In just seven short years Kendle Fraley has gone from Waubonsee Community College to world class researcher.
Kendle and his former adviser, geology professor Mark Frank, published research together this month in the journal, Economic Geology.
It’s just one accomplishment of many for Fraley, who transferred from Waubonsee in 2007 and then earned his bachelor’s (2009) and master’s degrees (2012) in geology and environmental geosciences at Northern Illinois University.
He’s a prime example of what President Doug Baker terms “student career success,” having parlayed his experiences and opportunities at NIU into working-world achievements.
The newly published research is based on Fraley’s master’s thesis.
Through experiments done at NIU, Fraley and Frank determined constraints on the physical chemistry of gold at high temperatures and pressures.

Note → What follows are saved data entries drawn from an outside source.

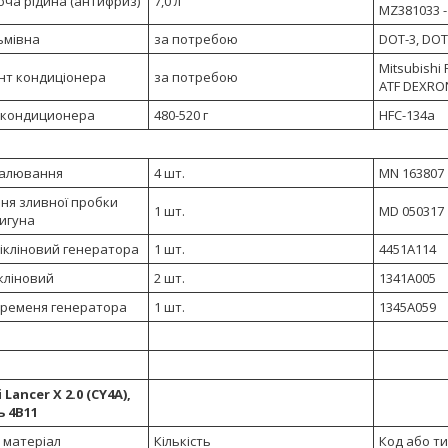
ча рідина (антифриз)
7,0 л
MZ381033 - 
ьмівна
за потребою
DOT-3, DOT
Mitsubishi 
нт кондиціонера
за потребою
ATF DEXRON 
 кондиционера
480-520 г
HFC-134a
палювання
4 шт.
MN 163807
ня зливної пробки
1 шт.
MD 050317
игуна
ікліновий генератора
1 шт.
4451A114
кліновий
2 шт.
1341A005
 ременя генератора
1 шт.
1345A059
 Lancer X 2.0 (CY4A),
 4B11
 матеріал
Кількість
Код або т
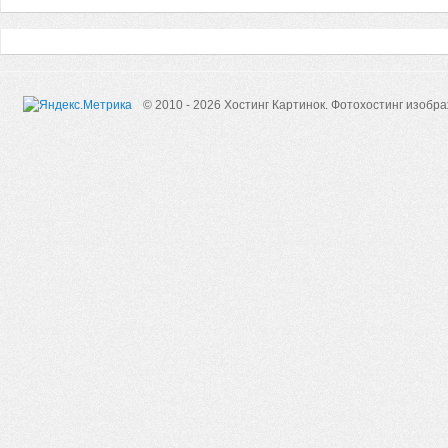
© 2010 - 2026 Хостинг Картинок.
Фотохостинг изобр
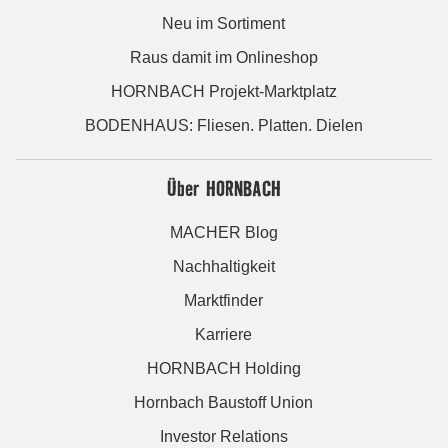
Neu im Sortiment
Raus damit im Onlineshop
HORNBACH Projekt-Marktplatz
BODENHAUS: Fliesen. Platten. Dielen
Über HORNBACH
MACHER Blog
Nachhaltigkeit
Marktfinder
Karriere
HORNBACH Holding
Hornbach Baustoff Union
Investor Relations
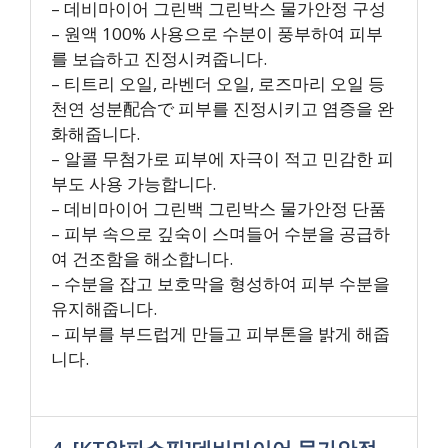
– 데비마이어 그린백 그린박스 물가안정 구성
– 원액 100% 사용으로 수분이 풍부하여 피부
를 보습하고 진정시켜줍니다.
– 티트리 오일, 라벤더 오일, 로즈마리 오일 등
천연 성분配合で 피부를 진정시키고 염증을 완
화해줍니다.
– 알콜 무첨가로 피부에 자극이 적고 민감한 피
부도 사용 가능합니다.
– 데비마이어 그린백 그린박스 물가안정 단품
– 피부 속으로 깊숙이 스며들어 수분을 공급하
여 건조함을 해소합니다.
– 수분을 잡고 보호막을 형성하여 피부 수분을
유지해줍니다.
– 피부를 부드럽게 만들고 피부톤을 밝게 해줍
니다.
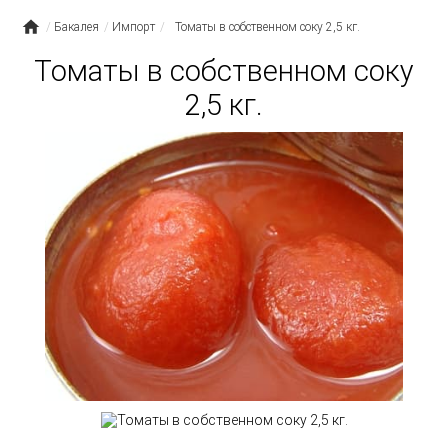
Бакалея
Импорт
Томаты в собственном соку 2,5 кг.
Томаты в собственном соку
2,5 кг.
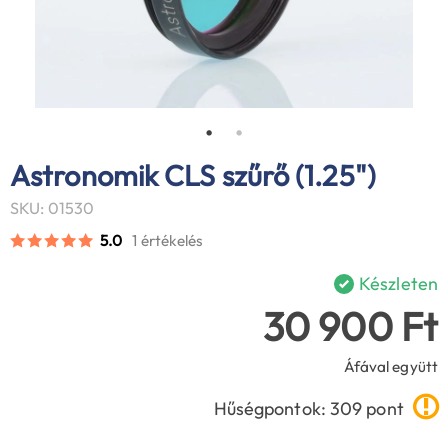
Astronomik CLS szűrő (1.25")
SKU: 01530
5.0
1 értékelés
Készleten
30 900 Ft
Áfával együtt
Hűségpontok: 309 pont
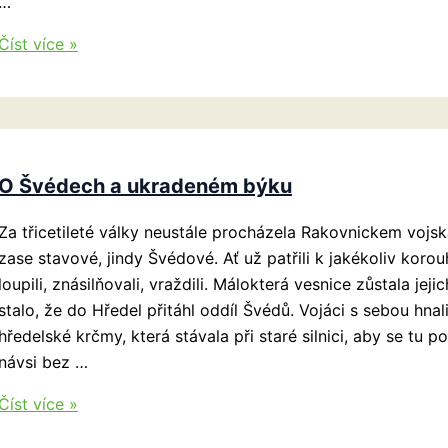
…
Vánoční
Číst více »
prostírání
O Švédech a ukradeném býku
Za třicetileté války neustále procházela Rakovnickem vojska 
zase stavové, jindy Švédové. Ať už patřili k jakékoliv korouh
loupili, znásilňovali, vraždili. Málokterá vesnice zůstala je
stalo, že do Hředel přitáhl oddíl Švédů. Vojáci s sebou hnal
hředelské krčmy, která stávala při staré silnici, aby se tu p
návsi bez …
O
Číst více »
Švédech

The research can be used in the exploration of gold-bearing ore deposits.
“This is the most important peer-reviewed journal in the economic geology community,” Frank says. “The work has received high praise in both academic and corporate circles.”
Fraley immersed himself in student research even as an undergraduate, participating in NIU’s Undergraduate Research Apprenticeship Program.
As a graduate student, his thesis project required him to master a wide variety of analytical and hands-on scientific skills, ranging from soldering platinum capsules, to operating and troubleshooting the geology department’s electron microprobe, to running high pressure and temperature tube furnaces.
This broad background led to an internship in Winnemucca, Nev., with Barrick Gold Corp., the world’s biggest gold miner by production. He was offered a job with the company following graduation.
“As an intern, I participated in many of the same job tasks a starting geologist would, including logging core and cuttings, cross-section interpretation, data validation and geochemical modeling,” Fraley says.
He also presented his work to senior staff members and corporate leaders at the company internship convention. And his persistence, both in successfully landing the internship and making the most of the experience, paid off.
“I knew I had to get my foot in the door with an internship to be successful in acquiring a job,” Fraley says. “Mark pointed me in the direction to achieve this, but my determination and networking ultimately landed me my internship. Students need to pursue career opportunities while they are still in school. Employers want motivated, determined applicants.”
Fraley adds that he’s grateful for the strong foundation he built at NIU.
“My education did not teach me how to complete my daily job tasks; instead I learned how to think critically, communicate and quickly evaluate information to make effective decisions,” he says.
“These skills have been recognized by senior management and will help fast track my career into a leadership position.”